Supplied data |

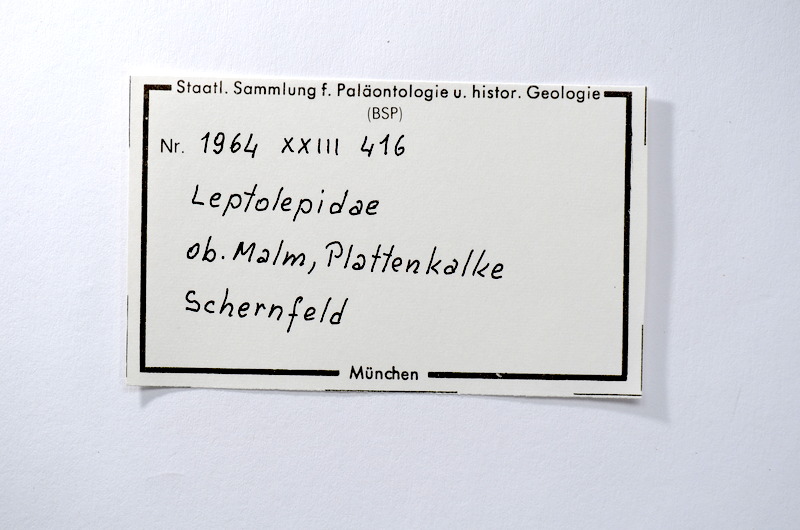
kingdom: Animalia
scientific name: Animalia
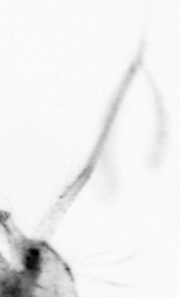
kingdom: Animalia
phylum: Arthropoda
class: Copepoda
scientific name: Copepoda
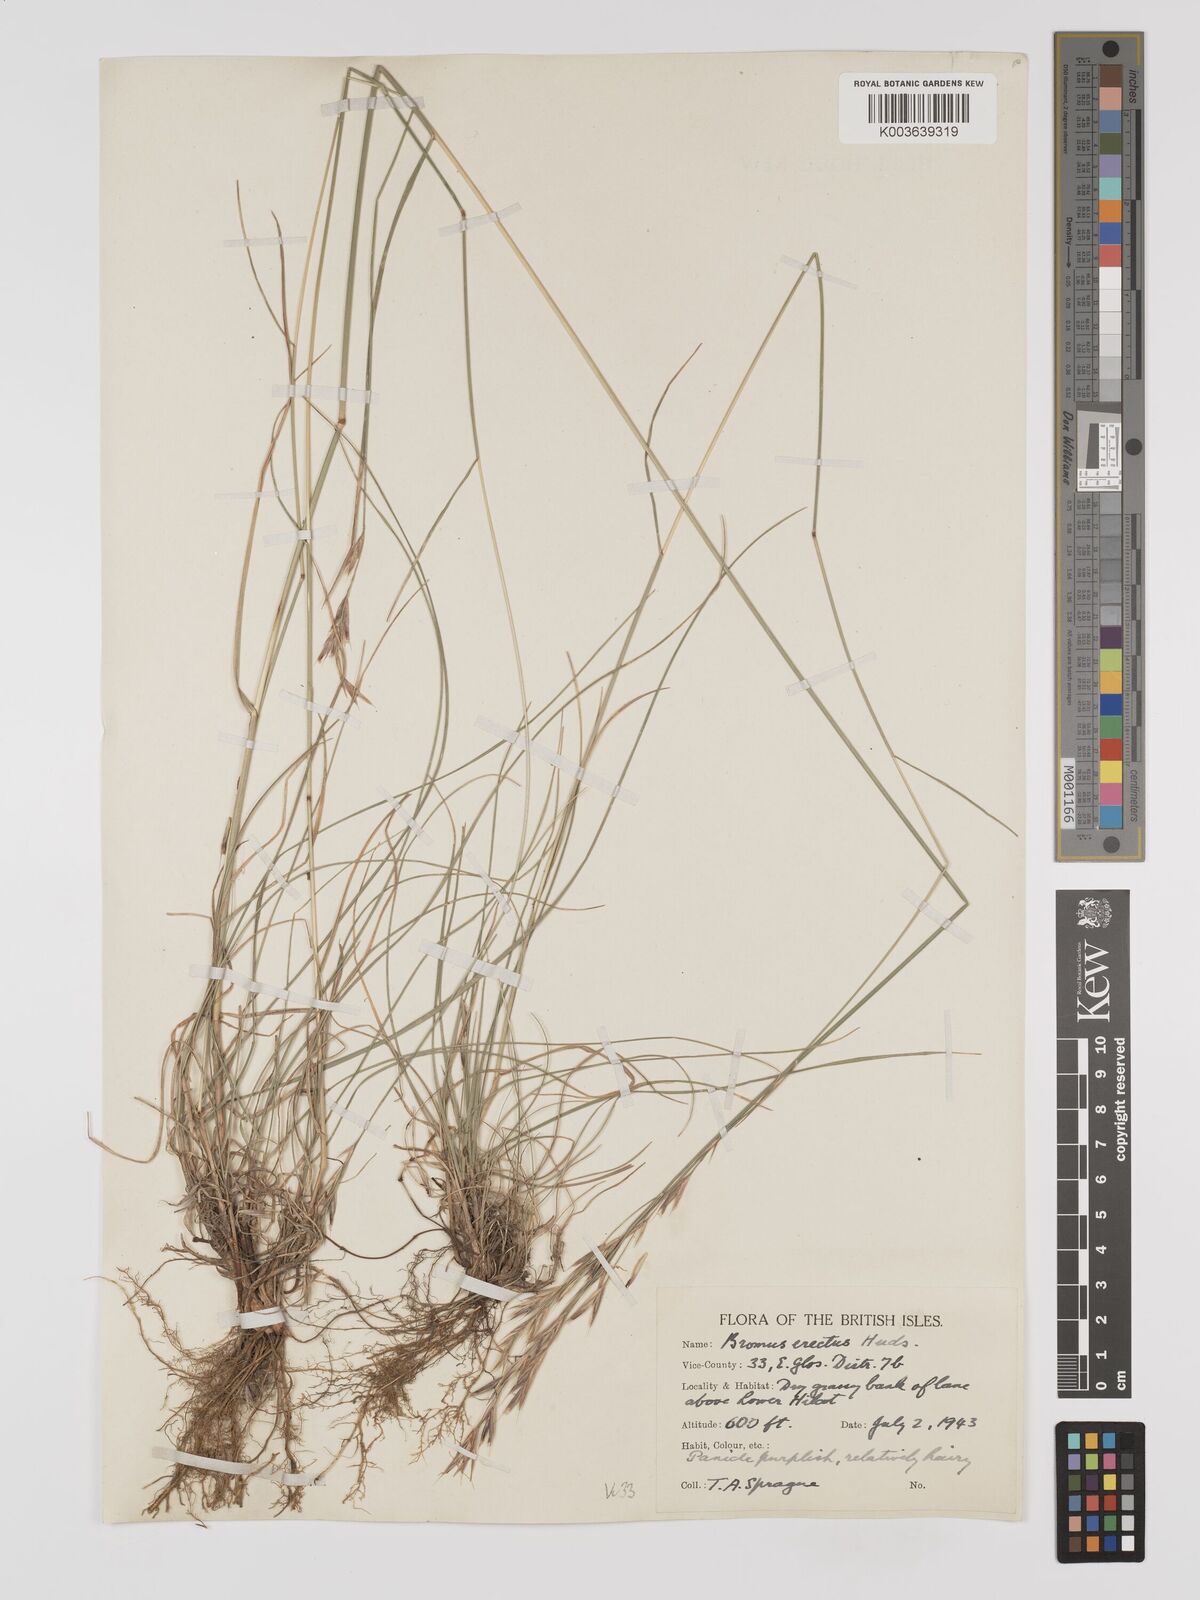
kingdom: Plantae
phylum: Tracheophyta
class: Liliopsida
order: Poales
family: Poaceae
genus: Bromus
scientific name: Bromus erectus
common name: Erect brome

Task brief |
Output all of the records above as a two-column CSV with the column names record and answer. Give one row per record, with its text and its answer each in a single quoted field, turn line breaks into spaces, and leave the pictures out.

Answer to this task |
record,answer
"kingdom:","Animalia"
"scientific name:","Animalia"
"kingdom:","Animalia"
"phylum:","Arthropoda"
"class:","Copepoda"
"scientific name:","Copepoda"
"kingdom:","Plantae"
"phylum:","Tracheophyta"
"class:","Liliopsida"
"order:","Poales"
"family:","Poaceae"
"genus:","Bromus"
"scientific name:","Bromus erectus"
"common name:","Erect brome"